Тогда Авраам процитировал стих из корана, сказанный во славу евреев: «Я избрал вас из всех народов, о, сыновья израилевы».

— Это было давно, — сказал Салех, и чувствовалось, что он повторяет чужие слова. — Прошлое отошло в вечность.

— О! — печально воскликнул Авраам и сокрушенно покачал головой. — Как ты можешь так говорить? Что наша жизнь без древних обычаев и традиций? Разве не тем искони гордились арабы, что бог всегда сопутствует им и слово пророка для них, как хлеб насущный?

Он вполне искренне сокрушался об исчезнувших благородных арабских обычаях, тем более что от этого сейчас зависела его жизнь. С большой теплотой он вспоминал случаи из своего детства, частые визиты шейхов, относившихся к его отцу как к лучшему другу. Даже в дни беспорядков 1929 г., спровоцированных англичанами, арабские шейхи оказывали его отцу великодушное гостеприимство.

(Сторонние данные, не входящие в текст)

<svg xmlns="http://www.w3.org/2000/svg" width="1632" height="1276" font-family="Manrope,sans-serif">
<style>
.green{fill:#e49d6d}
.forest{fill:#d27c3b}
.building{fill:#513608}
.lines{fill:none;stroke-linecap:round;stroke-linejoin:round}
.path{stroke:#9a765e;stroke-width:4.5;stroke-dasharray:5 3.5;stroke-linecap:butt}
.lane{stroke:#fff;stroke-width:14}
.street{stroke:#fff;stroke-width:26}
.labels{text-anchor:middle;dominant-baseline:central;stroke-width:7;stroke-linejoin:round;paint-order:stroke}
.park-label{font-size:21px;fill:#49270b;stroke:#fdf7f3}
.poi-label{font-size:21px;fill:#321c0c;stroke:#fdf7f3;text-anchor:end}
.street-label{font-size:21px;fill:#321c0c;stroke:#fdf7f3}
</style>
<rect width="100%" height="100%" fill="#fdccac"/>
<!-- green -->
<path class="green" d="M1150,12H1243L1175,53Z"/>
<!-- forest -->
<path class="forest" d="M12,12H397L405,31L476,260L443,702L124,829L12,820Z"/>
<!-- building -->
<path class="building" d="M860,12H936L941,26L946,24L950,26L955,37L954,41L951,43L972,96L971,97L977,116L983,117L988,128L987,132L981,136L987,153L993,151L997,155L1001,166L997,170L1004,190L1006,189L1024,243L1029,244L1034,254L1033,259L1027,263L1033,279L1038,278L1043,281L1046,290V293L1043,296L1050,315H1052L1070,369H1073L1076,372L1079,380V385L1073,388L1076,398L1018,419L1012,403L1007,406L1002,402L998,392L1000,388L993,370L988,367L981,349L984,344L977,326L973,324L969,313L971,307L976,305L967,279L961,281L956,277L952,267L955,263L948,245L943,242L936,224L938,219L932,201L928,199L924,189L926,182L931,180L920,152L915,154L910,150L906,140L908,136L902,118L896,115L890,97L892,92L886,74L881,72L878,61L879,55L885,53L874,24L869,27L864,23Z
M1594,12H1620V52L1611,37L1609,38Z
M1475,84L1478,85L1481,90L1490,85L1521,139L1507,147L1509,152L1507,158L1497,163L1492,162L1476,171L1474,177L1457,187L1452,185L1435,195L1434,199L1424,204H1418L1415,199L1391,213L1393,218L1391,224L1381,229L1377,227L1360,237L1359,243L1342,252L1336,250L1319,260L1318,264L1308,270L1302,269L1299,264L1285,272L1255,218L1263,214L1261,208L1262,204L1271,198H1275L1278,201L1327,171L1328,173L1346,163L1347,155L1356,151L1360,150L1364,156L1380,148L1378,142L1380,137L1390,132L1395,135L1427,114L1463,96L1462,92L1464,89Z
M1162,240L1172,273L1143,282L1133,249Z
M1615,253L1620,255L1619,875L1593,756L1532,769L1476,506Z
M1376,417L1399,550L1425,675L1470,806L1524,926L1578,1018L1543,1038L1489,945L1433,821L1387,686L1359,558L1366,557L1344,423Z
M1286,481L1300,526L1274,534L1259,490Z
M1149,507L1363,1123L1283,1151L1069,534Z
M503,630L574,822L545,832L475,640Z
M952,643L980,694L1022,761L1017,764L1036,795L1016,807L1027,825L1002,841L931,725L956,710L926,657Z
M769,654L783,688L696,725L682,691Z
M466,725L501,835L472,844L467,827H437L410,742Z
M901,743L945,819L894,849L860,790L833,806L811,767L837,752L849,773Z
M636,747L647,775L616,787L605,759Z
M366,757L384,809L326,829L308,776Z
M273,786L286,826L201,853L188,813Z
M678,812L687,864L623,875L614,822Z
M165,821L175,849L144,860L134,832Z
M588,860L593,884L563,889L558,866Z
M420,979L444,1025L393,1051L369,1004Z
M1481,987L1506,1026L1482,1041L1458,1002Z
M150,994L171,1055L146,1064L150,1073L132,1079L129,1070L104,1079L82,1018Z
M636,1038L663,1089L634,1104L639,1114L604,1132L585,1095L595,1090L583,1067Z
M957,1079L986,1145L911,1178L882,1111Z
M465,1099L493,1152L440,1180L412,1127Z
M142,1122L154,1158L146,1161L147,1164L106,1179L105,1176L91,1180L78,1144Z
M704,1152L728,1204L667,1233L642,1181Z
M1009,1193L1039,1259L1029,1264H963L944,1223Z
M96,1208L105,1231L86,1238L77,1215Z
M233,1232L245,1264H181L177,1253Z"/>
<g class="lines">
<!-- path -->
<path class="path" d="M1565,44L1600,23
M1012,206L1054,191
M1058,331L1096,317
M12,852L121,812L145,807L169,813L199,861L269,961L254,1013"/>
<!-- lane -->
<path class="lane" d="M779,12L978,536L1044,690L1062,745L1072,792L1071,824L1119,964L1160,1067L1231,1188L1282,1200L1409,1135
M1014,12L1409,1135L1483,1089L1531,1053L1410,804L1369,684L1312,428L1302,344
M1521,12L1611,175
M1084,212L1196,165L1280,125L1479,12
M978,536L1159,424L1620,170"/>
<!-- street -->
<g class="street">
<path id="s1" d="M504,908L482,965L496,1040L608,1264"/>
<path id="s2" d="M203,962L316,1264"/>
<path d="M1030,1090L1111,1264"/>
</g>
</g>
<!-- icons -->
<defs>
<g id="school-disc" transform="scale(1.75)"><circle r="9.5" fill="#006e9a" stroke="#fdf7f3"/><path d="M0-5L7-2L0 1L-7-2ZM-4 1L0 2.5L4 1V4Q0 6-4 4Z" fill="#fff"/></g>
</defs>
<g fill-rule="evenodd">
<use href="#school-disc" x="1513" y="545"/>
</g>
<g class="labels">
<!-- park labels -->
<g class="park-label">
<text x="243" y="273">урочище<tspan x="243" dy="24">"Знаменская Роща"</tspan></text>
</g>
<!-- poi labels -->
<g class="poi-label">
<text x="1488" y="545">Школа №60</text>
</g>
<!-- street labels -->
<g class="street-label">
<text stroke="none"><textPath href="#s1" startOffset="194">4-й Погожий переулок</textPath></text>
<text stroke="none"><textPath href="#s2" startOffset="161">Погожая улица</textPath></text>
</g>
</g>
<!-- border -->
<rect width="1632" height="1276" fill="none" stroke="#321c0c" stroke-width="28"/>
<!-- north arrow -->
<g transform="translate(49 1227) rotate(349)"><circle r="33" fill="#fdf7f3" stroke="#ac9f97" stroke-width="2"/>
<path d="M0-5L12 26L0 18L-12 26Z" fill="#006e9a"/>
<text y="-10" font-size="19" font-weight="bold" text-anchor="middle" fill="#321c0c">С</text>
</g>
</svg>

— Нет! — воскликнул он горестно. — Нет! Так не может рассуждать настоящий араб! Так никогда не скажет истинный араб. Так может говорить только такой араб, как этот, — он ткнул пальцем в сторону рябого, — который давно выбросил из своего сердца слова пророка. Так может говорить араб из Яффы, который научился всяким пакостям у англичан. О, боже милостивый! Радио прожужжало им уши, кино ослепило им глаза, чужаки мутят им голову и подстрекают убивать своих братьев евреев. И они убеждают себя, что слова пророка были хороши в свое время, а теперь они уже устарели. Да простит их господь!

— С чего ты взял, что он из Яффы? — удивился Салех.

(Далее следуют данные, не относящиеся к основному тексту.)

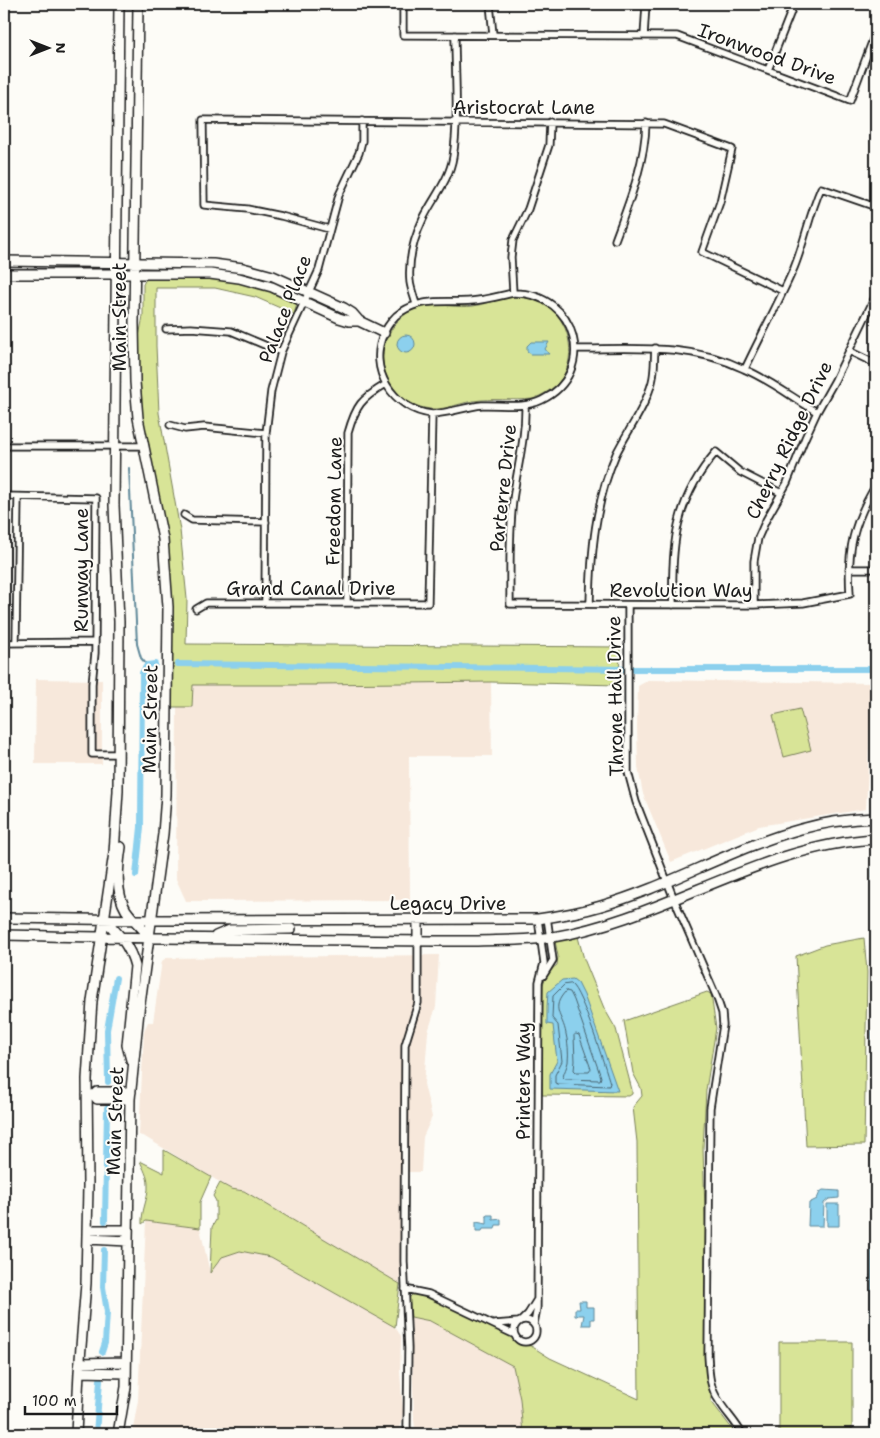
<svg xmlns="http://www.w3.org/2000/svg" width="880" height="1438" font-family="'Shantell Sans',sans-serif">
<style>
.built{fill:#f7e8db}
.green{fill:#d8e497;stroke:#7a805a}
.water{fill:#8cd0ed;stroke:#5f8899}
.lines{fill:none;stroke-linecap:round;stroke-linejoin:round}
.shore{stroke:#496470;stroke-width:1}
.stream{stroke:#5f8899;stroke-width:2}
.canal{stroke:#8cd0ed;stroke-width:6}
.street-casing{stroke:#1c1c1c;stroke-width:9}
.secondary-casing{stroke:#1c1c1c;stroke-width:12}
.street{stroke:#fdfcf7;stroke-width:5.5}
.secondary{stroke:#fdfcf7;stroke-width:9}
.labels{text-anchor:middle;dominant-baseline:central;stroke-width:4;stroke-linejoin:round;paint-order:stroke}
.street-label{font-size:19px;fill:#1c1c1c;stroke:#fdfcf7}
</style>
<rect width="100%" height="100%" fill="#fdfcf7"/>
<filter id="ink" filterUnits="userSpaceOnUse"><feTurbulence type="fractalNoise" baseFrequency=".02" numOctaves="2"/><feDisplacementMap in="SourceGraphic" scale="10" xChannelSelector="R" yChannelSelector="G"/><feConvolveMatrix kernelMatrix="1 2 1 2 8 2 1 2 1" color-interpolation-filters="sRGB"/></filter>
<g filter="url(#ink)">
<path class="built" d="M36 679 102 680V764H35Z
M649 680 872 683 866 809 759 826 671 862 643 794 638 768 637 727 638 686Z
M491 682 492 756H409L410 900 186 901 176 879 177 707H192L193 685H315V684Z
M439 955 436 1007 428 1032 424 1084 432 1117 423 1137 421 1172H400V1284L244 1191 231 1189 145 1137 139 1135 144 1031 148 1022H153L162 961 166 958Z
M146 1221 200 1228 210 1273 222 1257 240 1251 271 1257 395 1327 401 1336 400 1372 403 1412 399 1434H132L138 1400Z
M411 1317 430 1321 513 1366 520 1399 523 1434H416L414 1420Z"/>
<path class="green" d="M148 276C192 277 235 276 277 294 283 297 291 299 297 304L294 314 255 297 215 288H156V346L159 413 180 530 187 599 186 644 620 647 619 685 491 682 316 684V685H193L192 707H169L170 599 144 431 141 398 138 342 143 316V284Z
M525 297C534 299 542 302 550 308 571 325 577 360 559 382 552 390 542 395 533 399 513 401 492 398 473 401 456 404 441 412 424 408 406 404 393 391 386 374 374 346 397 309 427 305 442 304 458 308 473 306 484 305 495 300 506 298 512 297 519 297 525 297Z
M800 709 811 750 784 757 773 715Z
M578 937 584 959 604 1008 616 1029 632 1090V1094L629 1096 542 1095 543 985C545 976 550 970 557 965L558 956 555 941 561 938Z
M864 938 867 972 864 1145 806 1146 796 956 825 945Z
M707 992 711 994 716 1028 706 1090 703 1148 711 1401 736 1434H523L520 1399 513 1366 430 1321 411 1317 409 1298 413 1294H416L443 1304 510 1336 518 1344 531 1346 550 1358 639 1399 637 1142 633 1107 642 1096 641 1088 633 1073 624 1021Z
M164 1150 211 1177 200 1202V1228L146 1221 142 1224C141 1210 149 1198 148 1184 148 1177 143 1168 140 1161L164 1173Z
M220 1183 231 1189 244 1191 400 1284 395 1327 271 1257 240 1251 222 1257 210 1273 212 1227 216 1220V1201L213 1196Z
M779 1342H852V1434H779Z"/>
<path class="water" d="M397 344a9 9 0 1 1 18 0a9 9 0 1 1-18 0Z
M531 342H549L545 349 549 354H531L527 351V346Z
M573 979 578 983 584 995 618 1091 550 1089V1074L557 1061 553 1025 547 1024V1007L548 992 562 980Z
M823 1190 839 1191V1198L829 1199 824 1203 823 1226H808L809 1203 817 1199 820 1192Z
M827 1204H839V1226H827Z
M486 1215H493V1220L501 1219V1225H496L495 1229H483L482 1231H476V1222L487 1224V1217Z
M579 1301H586V1307H594V1319H591V1325H582L584 1315H578L577 1316H575V1309H580Z"/>
<g class="lines">
<path class="shore" d="M571 984C582 991 605 1067 610 1083L609 1086 558 1084 555 1083V1075L562 1061 558 1025 552 1018 553 996 564 985Z
M566 991 570 992 574 1000 601 1077 600 1080 565 1079 563 1077C564 1072 567 1067 568 1062 569 1053 568 1042 566 1034 563 1015 549 1009 566 991Z
M576 1034 579 1035 591 1069 589 1072H576L574 1070 575 1061 574 1036Z"/>
<path class="stream" d="M129 468 137 644 141 658 147 665
M875 808 876 743
M871 1434 873 852"/>
<path class="canal" d="M178 664 629 669H876
M136 875 141 827 142 673 147 665 155 664
M108 1082 107 1030 116 978
M105 1221 107 1108
M102 1352 105 1343 107 1312 103 1287 104 1250
M96 1434 100 1380"/>
<defs>
<path id="street" d="M403 4V35L677 36 850 101 876 31
M490 4 493 35
M644 36 646 4
M768 70 794 4
M329 229 281 216 247 209 204 205 203 120 664 124 732 149 720 202 702 252 783 291
M615 240C629 202 645 164 646 123
M513 293C578 292 598 373 542 400 524 409 501 404 482 405 465 407 449 413 432 414 393 410 367 369 384 333 388 325 393 317 401 312 424 297 446 303 471 301 486 300 499 296 513 293Z
M513 293 511 257 513 240 528 209 549 145 550 122
M416 304C414 297 411 289 410 282 408 261 414 238 423 219 433 198 449 181 453 157 459 121 455 73 455 35
M166 329 191 328 231 331 281 352
M575 349C633 349 690 343 744 369 770 380 793 398 817 412
M849 351 876 364
M745 369C761 335 779 302 794 268 805 241 809 215 821 188L876 207
M525 405C526 437 517 468 513 500 509 534 510 569 510 604L754 605 803 603 850 594C847 550 853 523 876 485
M170 425 185 429 204 427 266 433
M4 446H145
M4 496 96 498 95 653 92 684V754H118
M184 515 192 520 266 522
M849 569H876
M265 603 266 433 271 391 281 352 319 270 339 195 359 153 362 141V121
M347 603 348 433C356 405 361 399 386 384
M590 604C591 553 595 502 616 454 628 430 645 408 652 382 655 371 654 359 655 348
M628 605V772L636 802 674 899 717 998 722 1013 723 1025 710 1108 708 1355C709 1371 709 1387 719 1401 726 1413 736 1422 742 1434
M673 605C671 545 675 500 716 452L740 472 781 493
M754 605V561L758 538 766 520 787 483 805 438 817 412 835 380 876 295
M196 609 206 603H428L432 414
M16 642 18 497
M4 643 95 642
M543 976 553 960 547 917
M405 1289 429 1294 515 1335
M522 1320 528 1314 536 1301
M514 1331a11 11 0 1 1 22 0a11 11 0 1 1-22 0Z
M495 1324 518 1322
M534 1324 537 1308 539 982 544 963 538 919
M409 1434 407 1427 408 1348 404 1261 405 1045 418 1003V941"/>
<path id="secondary" d="M4 261 213 264 243 268 273 276 344 308 352 313 359 321 384 333
M4 274H210L239 278 272 287 339 318 349 321H359
M121 847C118 867 115 892 126 910 133 920 142 928 150 937
M4 918 151 920 538 919C559 916 581 912 601 906 670 886 732 848 801 829 825 822 851 819 876 818
M104 919C118 933 130 946 135 966L127 1045 131 1060
M4 935C120 938 236 939 352 940 392 941 433 941 473 941 500 940 526 941 553 937 665 918 761 845 876 839
M216 936 230 930 291 929
M418 941V919
M87 1095H94L97 1092H131
M94 1095 97 1099H130
M87 1230H128
M87 1239 128 1241
M80 1363 126 1362
M79 1372 126 1373
M76 1434 79 1372 86 1283 88 1186 87 1079 92 1001 114 853 118 791 119 622 114 505 119 4
M118 1434 126 1387 130 1099 139 1011 163 834 166 795 168 607 163 539 138 418 135 382 134 323 138 4"/>
</defs>
<use href="#street" class="street-casing"/>
<use href="#secondary" class="secondary-casing"/>
<use href="#street" class="street"/>
<use href="#secondary" class="secondary"/>
</g>
</g>
<g class="labels">
<g class="street-label">
<text transform="translate(767 54) rotate(20)">Ironwood Drive</text>
<text x="524" y="107">Aristocrat Lane</text>
<text transform="translate(285 309) rotate(-69)">Palace Place</text>
<text transform="translate(119 317) rotate(-90)">Main Street</text>
<text transform="translate(789 440) rotate(-64)">Cherry Ridge Drive</text>
<text transform="translate(503 488) rotate(-84)">Parterre Drive</text>
<text transform="translate(334 501) rotate(-89)">Freedom Lane</text>
<text transform="translate(81 570) rotate(-90)">Runway Lane</text>
<text x="311" y="588">Grand Canal Drive</text>
<text x="681" y="590">Revolution Way</text>
<text transform="translate(615 696) rotate(-91)">Throne Hall Drive</text>
<text transform="translate(150 719) rotate(-89)">Main Street</text>
<text x="448" y="903">Legacy Drive</text>
<text transform="translate(523 1081) rotate(-90)">Printers Way</text>
<text transform="translate(115 1121) rotate(-88)">Main Street</text>
</g>
</g>
<rect width="880" height="1438" fill="none" stroke="#fdfcf7" stroke-width="20"/>
<rect x="10" y="10" width="860" height="1418" fill="none" stroke="#1c1c1c" stroke-width="2" filter="url(#ink)"/>
<g transform="translate(48 48) rotate(90)" stroke="#fdfcf7" stroke-width="4" paint-order="stroke">
<path d="M0-4L9 19L0 12L-9 19Z" fill="#1c1c1c"/>
<text y="-8" font-size="14" font-weight="bold" text-anchor="middle" fill="#1c1c1c">N</text>
</g>
<path d="M25 1406v8h92v-8" fill="none" stroke="#1c1c1c" stroke-width="2.5"/>
<text x="32" y="1406" font-size="15" fill="#1c1c1c" stroke="#fdfcf7" stroke-width="4" paint-order="stroke">100 m</text>
</svg>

— У меня есть уши, и я слышу, как он говорит.

— Ты будто настоящий араб! — удивленно воскликнул Салех.

— Я здесь родился, брат мой, и, как видишь, уже не молод. И родители мои здешние. Как же мне не знать моих братьев арабов?

— Он хитер, как бедуин! — закричал рябой. — Убей его, а то он сделает тебя своим рабом!

— Как ты разговариваешь с командиром? — Авраам повысил голос и сердито взглянул на рябого. — Ты ведь командир, верно я говорю? — обратился он к Салеху.

— Верно, — сказал Салех, скромно потупив взор.

— По-твоему, он хитрит? — закричал с обидой младший. — Он умеет делать радио, а пасет скот. Разве такого можно назвать хитрецом? Он простодушный и честный человек.

Салех в полной растерянности посмотрел на Авраама.

— Пойдем! — сказал он.

— Куда?

Салех показал рукой в сторону арабской деревни. Авраам почувствовал облегчение. Значит, его берут в плен. Он зашагал рядом с Салехом, который закинул автомат за спину. Те двое пошли следом.

— А что будет с овцами?

— Они пойдут туда, куда надо, — незлобиво ответил Салех.

— Послушай, брат мой. В стаде много маток, их ягнята остались внизу. Наступило время дойки. — Авраам посмотрел на Салеха с укоризной, его взгляд говорил: «Овцы-то не виноваты».

— Да-а, — сказал Салех с огорчением. В его глазах появилась озабоченность, и Аврааму стало как-то не по себе, что он хитрит и использует в своих целях древние и благородные обычаи арабов, которые он и сам искренне уважает.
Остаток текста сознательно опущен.